# GIVEN PASSAGE
=== Begin Enclosure ===

There’s an interesting story by David Crowder in this week’s El Paso Inc.
It seems that the City proposed an ordinance restricting the amount of sidewalk merchandising the stores in South El Paso can offer.
The Central Business Association, or CBA, alerted its members and others about the proposed regulations in its first-ever newsletter in August and is quietly trying to fend them off in negotiations.
“The CBA supports a clean, vibrant open-air market downtown,” the newsletter states. “We believe a safe environment means success for everyone.
“But the majority of these new regulations are potentially crushing to our downtown businesses, and there have been no complaints or problems which these regulations would solve.”
Mr. Crowder asked Matthew McElroy, the director of the city’s Development Services Department, about the proposed changes.
[Mr. McElroy] said he couldn’t say who called for the new rules, who was involved in writing them or what problems they are intended to correct.
Peculiar, isn’t it? The motivation for the proposal is enigmatic. The only effect seems to be to punish the store owners in South El Paso.
Perhaps that was the goal?

=== End Enclosure ===

# PROBLEM DETAILS
Copy out the post above on the proposed sidewalk merchandising rules verbatim, starting at "It seems that" and ending at "the proposed changes.".

# RECORDED INFORMATION
=== Begin Enclosure ===

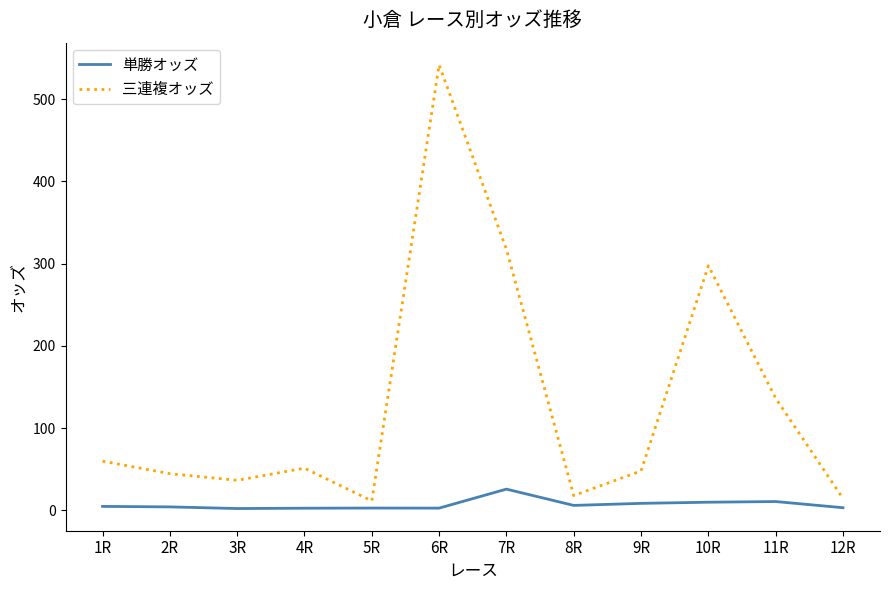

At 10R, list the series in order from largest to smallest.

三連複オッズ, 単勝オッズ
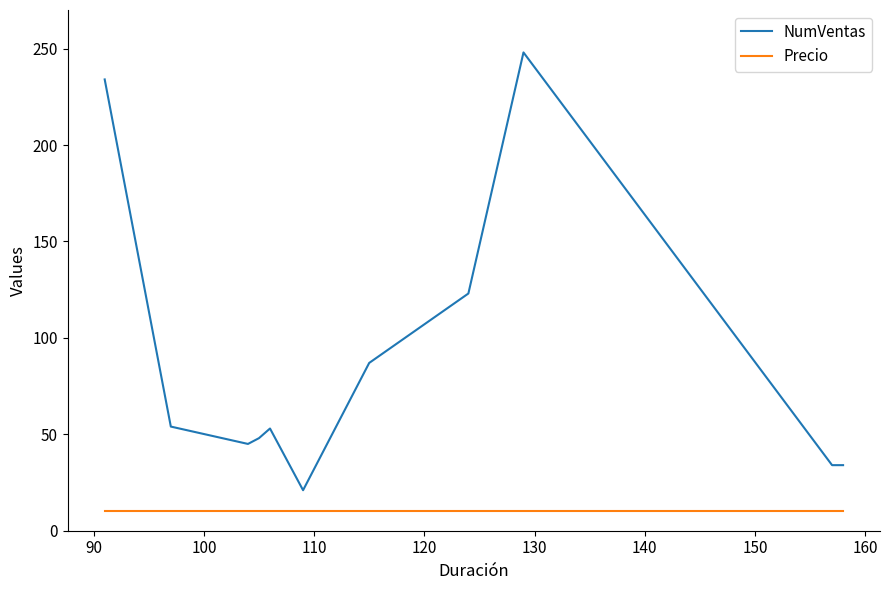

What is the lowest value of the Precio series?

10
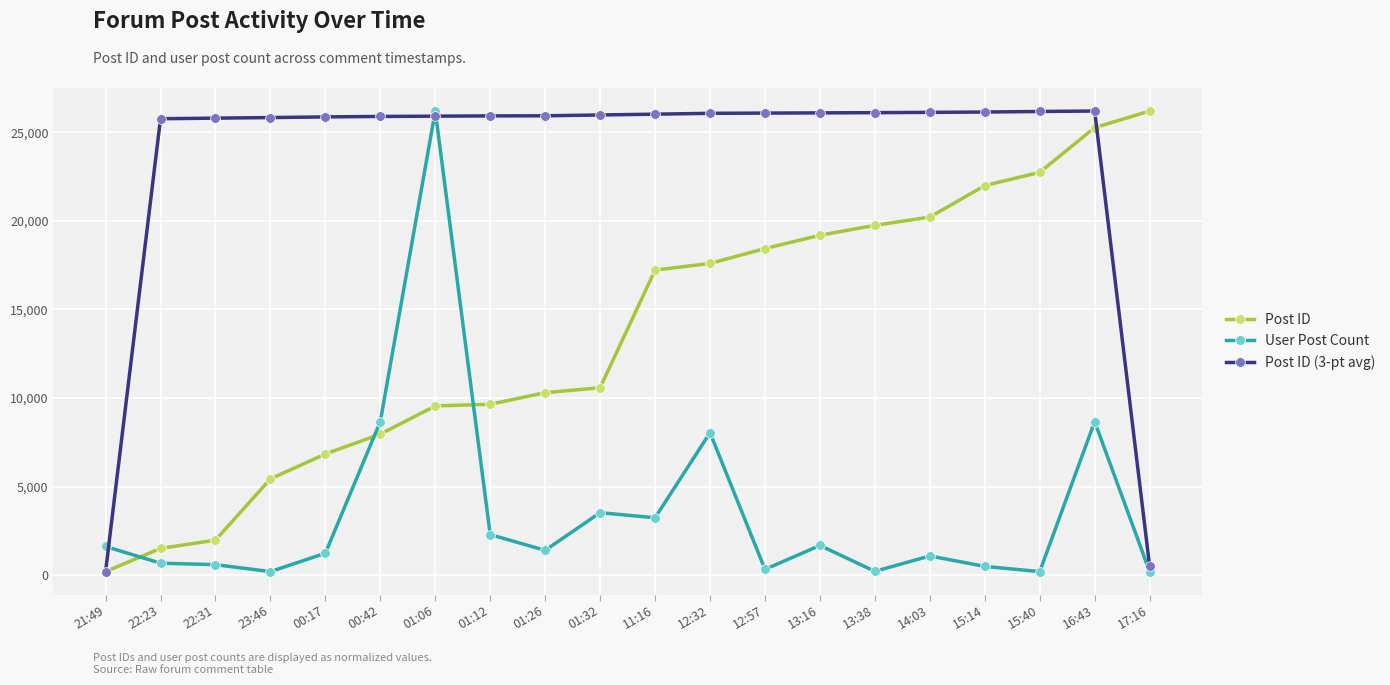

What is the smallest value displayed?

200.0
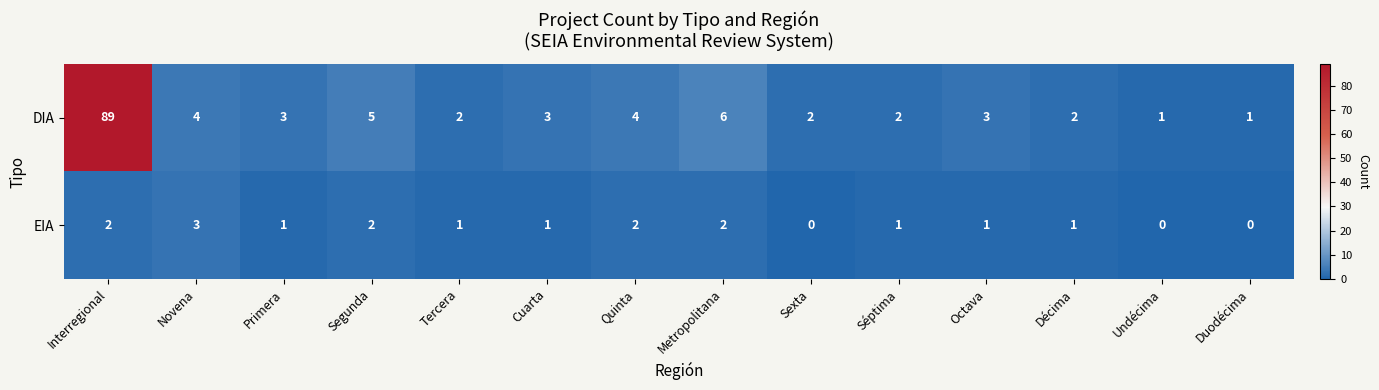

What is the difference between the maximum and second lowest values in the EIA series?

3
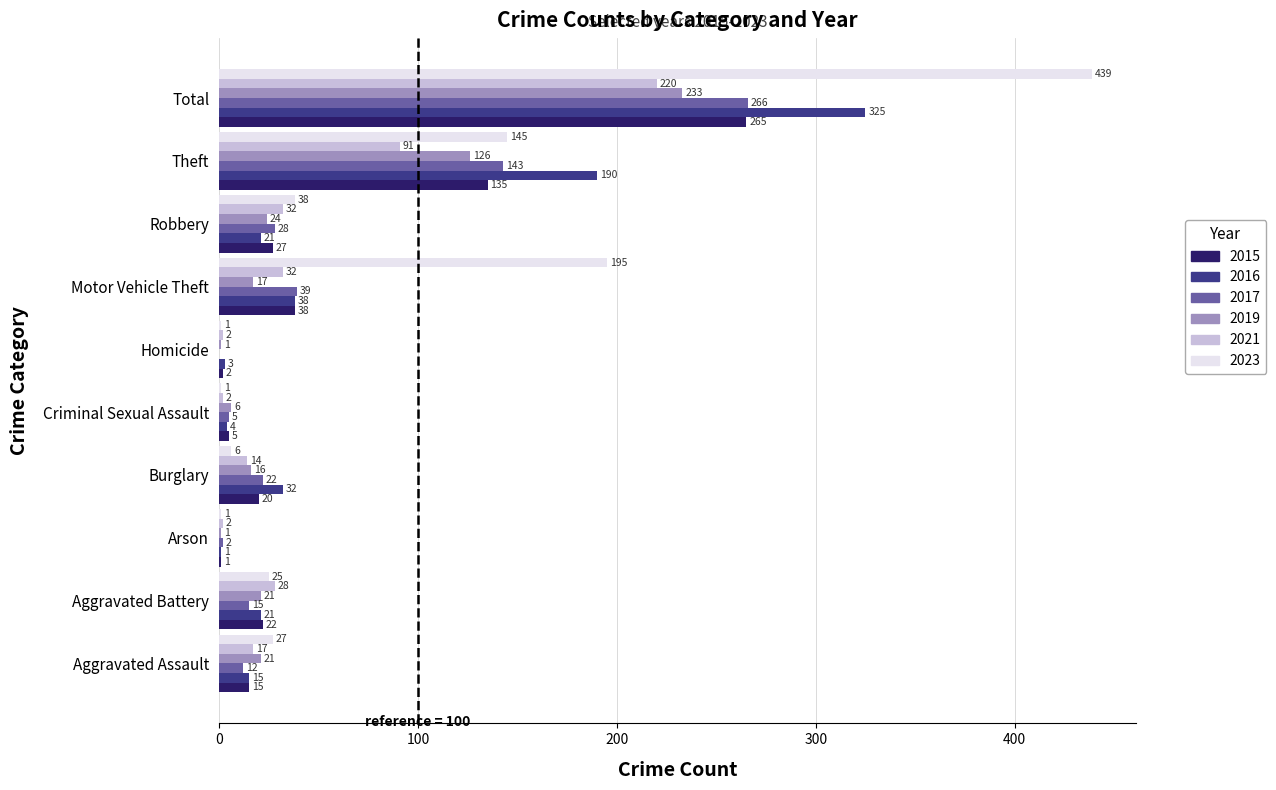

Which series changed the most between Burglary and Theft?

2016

=== End Enclosure ===
=== Begin Enclosure ===

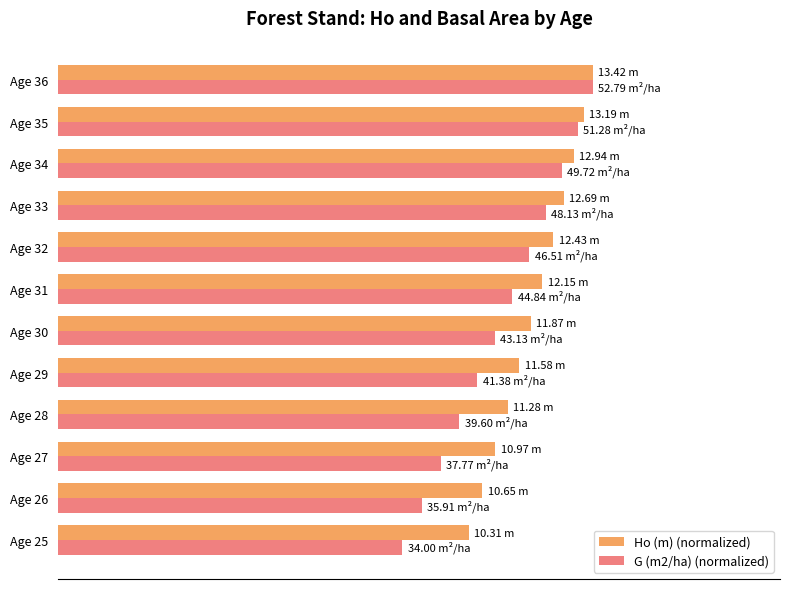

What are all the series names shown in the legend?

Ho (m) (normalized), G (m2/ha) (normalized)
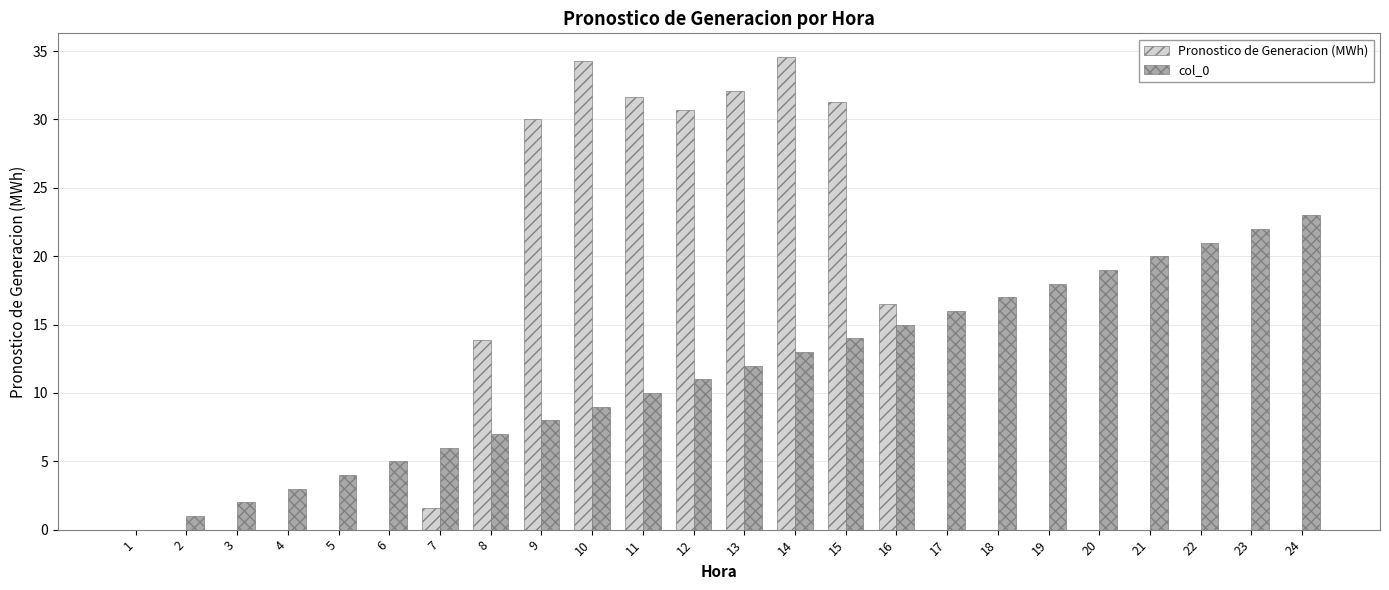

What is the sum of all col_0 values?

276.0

=== End Enclosure ===
=== Begin Enclosure ===

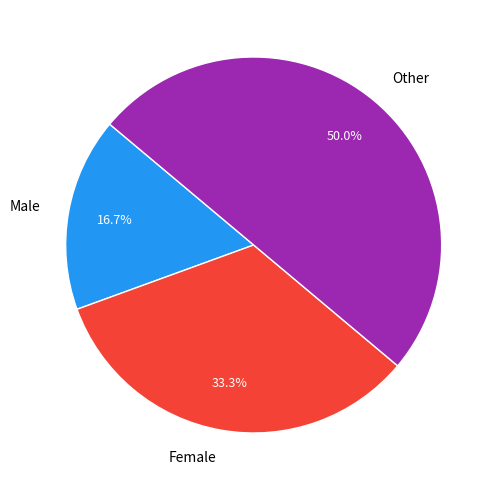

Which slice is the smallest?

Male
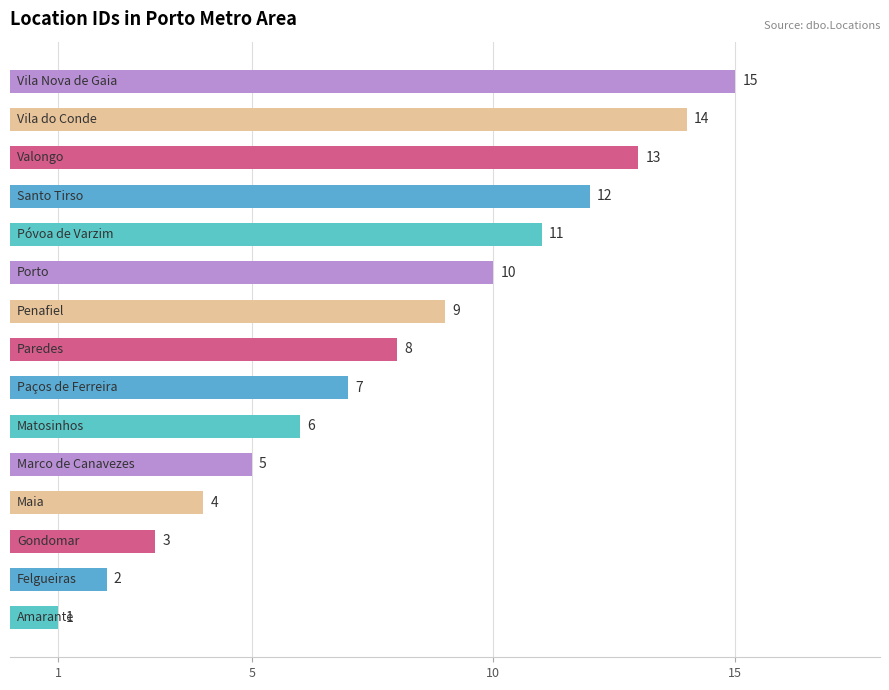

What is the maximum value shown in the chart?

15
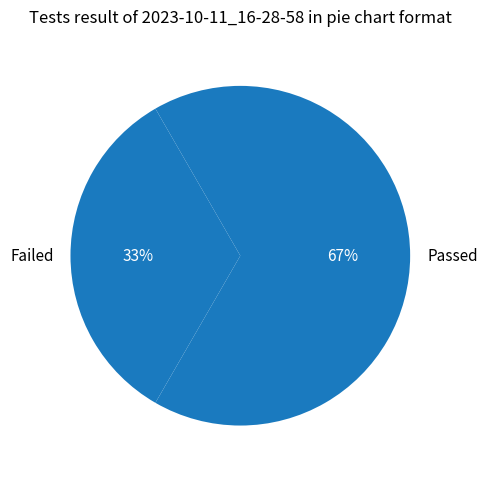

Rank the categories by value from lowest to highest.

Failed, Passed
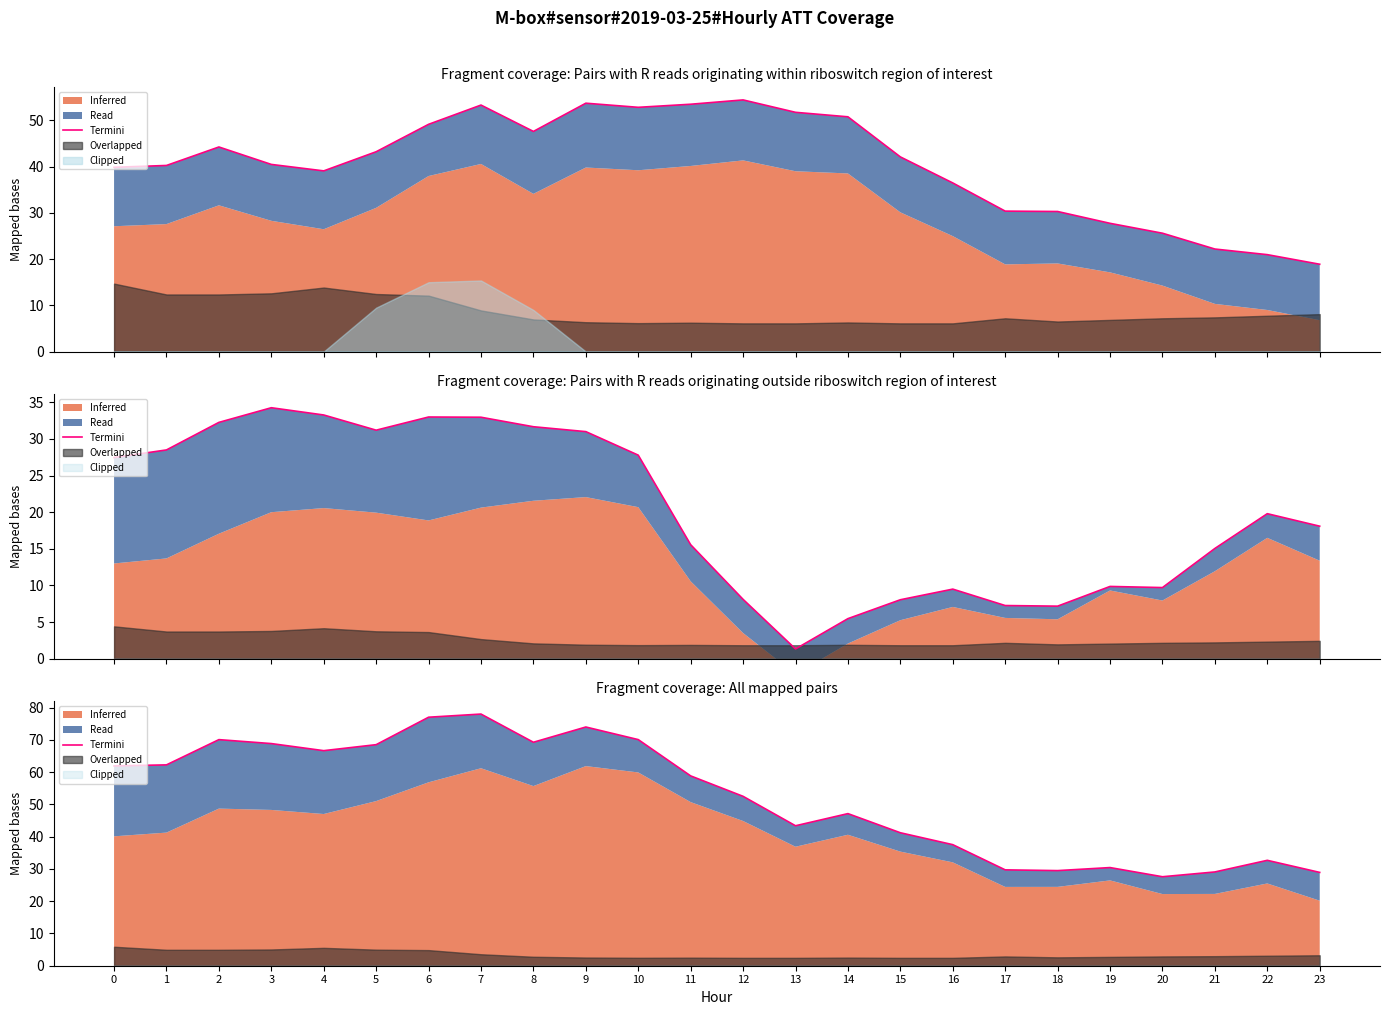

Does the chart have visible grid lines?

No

=== End Enclosure ===

# WRITTEN ANSWER
It seems that the City proposed an ordinance restricting the amount of sidewalk merchandising the stores in South El Paso can offer.
The Central Business Association, or CBA, alerted its members and others about the proposed regulations in its first-ever newsletter in August and is quietly trying to fend them off in negotiations.
“The CBA supports a clean, vibrant open-air market downtown,” the newsletter states. “We believe a safe environment means success for everyone.
“But the majority of these new regulations are potentially crushing to our downtown businesses, and there have been no complaints or problems which these regulations would solve.”
Mr. Crowder asked Matthew McElroy, the director of the city’s Development Services Department, about the proposed changes.